Every company needs a strategy and vision. However, and I may be stating the obvious here, but having a clear direction goes beyond just a vision or mission statement. You need clear objectives, goals, and predictions, and teams need to understand the motives behind them.
Surprisingly, some leaders let the Vision and Mission drive everything without providing further clarity. And if you’re the CEO, that may be fine, but as product managers, we must create shorter-term goals and clear OKRs to drive what our teams work on. Quarterly and yearly objectives with targets and a baseline to measure from are essential to know if your work is moving things in the right direction.

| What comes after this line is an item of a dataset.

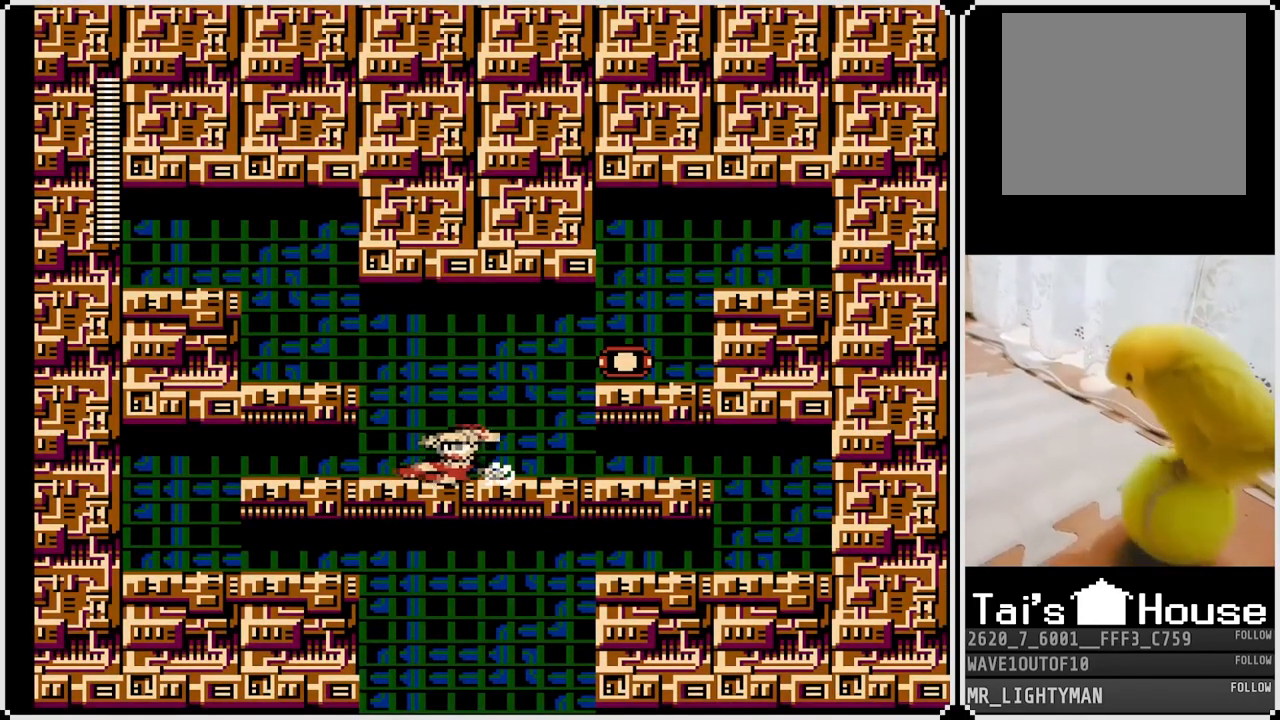
{"buttons": ["DPAD_DOWN", "DPAD_LEFT"], "left_stick": "center", "right_stick": "center", "events": [[100, "CROSS", "up"]]}
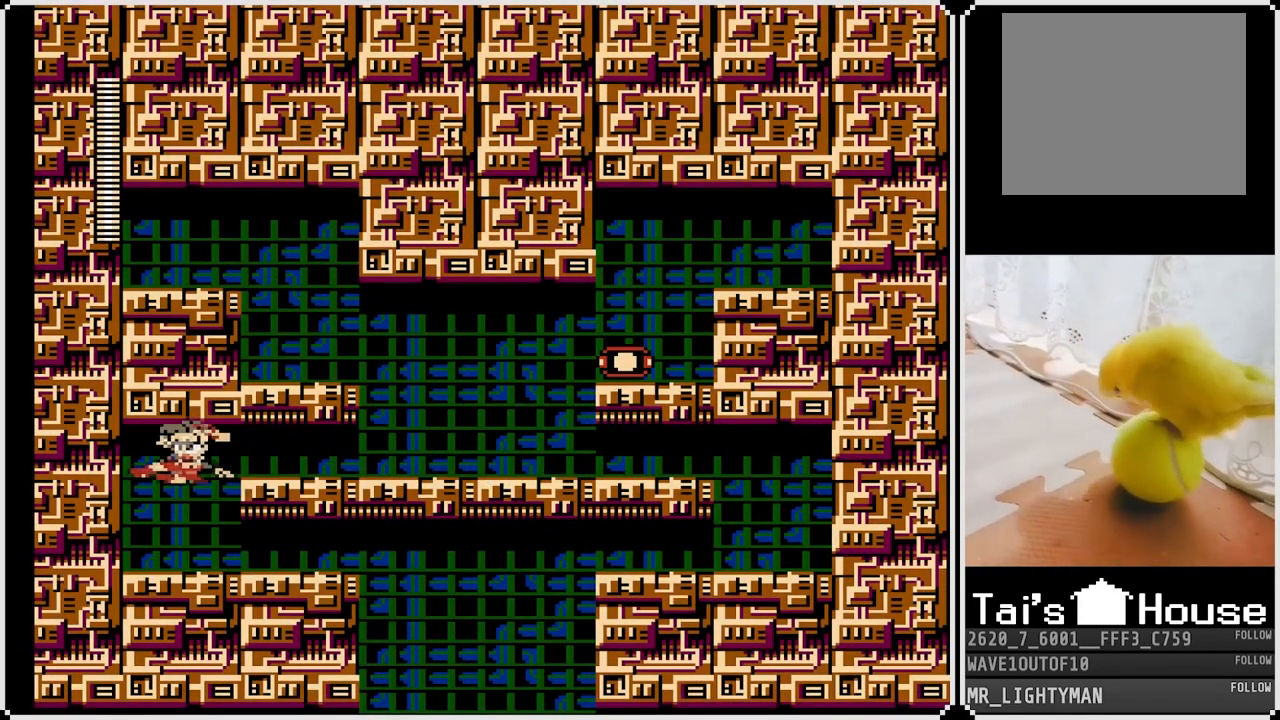
{"buttons": ["DPAD_DOWN", "DPAD_RIGHT"], "left_stick": "center", "right_stick": "center", "events": [[67, "DPAD_DOWN", "up"], [83, "DPAD_LEFT", "up"], [100, "DPAD_DOWN", "down"], [117, "DPAD_RIGHT", "down"], [283, "CROSS", "down"], [383, "CROSS", "up"]]}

Still, I’d argue that OKRs alone are not enough. In addition to having good OKRs, well-communicated motives or beliefs are an important component. The motives behind your objectives can impact decisions, and your team's work will suffer when motives aren’t understood or communicated well.
Motives can often be communicated as the organization's core tenets, beliefs or values. If your company values putting the customer first, you might not prioritize aggressive contracts and terms at the expense of customer experience. It’s important to ensure your work is aligned with these values; I’ve seen many product leaders make short-term gains by working against core values, only to have it backfire in the long run.
I’ve seen firsthand how people can undermine a company’s core values to achieve an OKR. This happened so often at a previous company that it was questionable whether those values were even applicable to that company anymore.
Here’s an example of what I mean. If your OKR is to increase average revenue per transaction by $3 this quarter, your approach will depend greatly on your organization’s core tenets or beliefs. If you believe in offering customers the lowest price, you might not want to increase fees to hit your objective.
In this scenario, I’d even say prioritizing revenue as an objective is potentially dangerous and could go against your company’s values. We often stray from our strategy by prioritizing revenue, retention, etc. Yes, things like revenue per transaction are important, but they should be a given if we do everything else right.
A better OKR might be to save $3 per transaction. This would focus efforts on cutting costs to increase margins instead of charging customers more. It’s a minor difference but an important distinction to make. When these things are at odds with each other, teams can struggle to achieve their OKRs, and if they do achieve them, they risk doing so to the detriment of the company values.
Perhaps it would be helpful to think of the potential extremes an OKR could have to avoid incentivizing the wrong things. If we reached for an extra $20 a transaction, what could the impact on our users be? As discussed, it really depends on how we work to achieve that goal.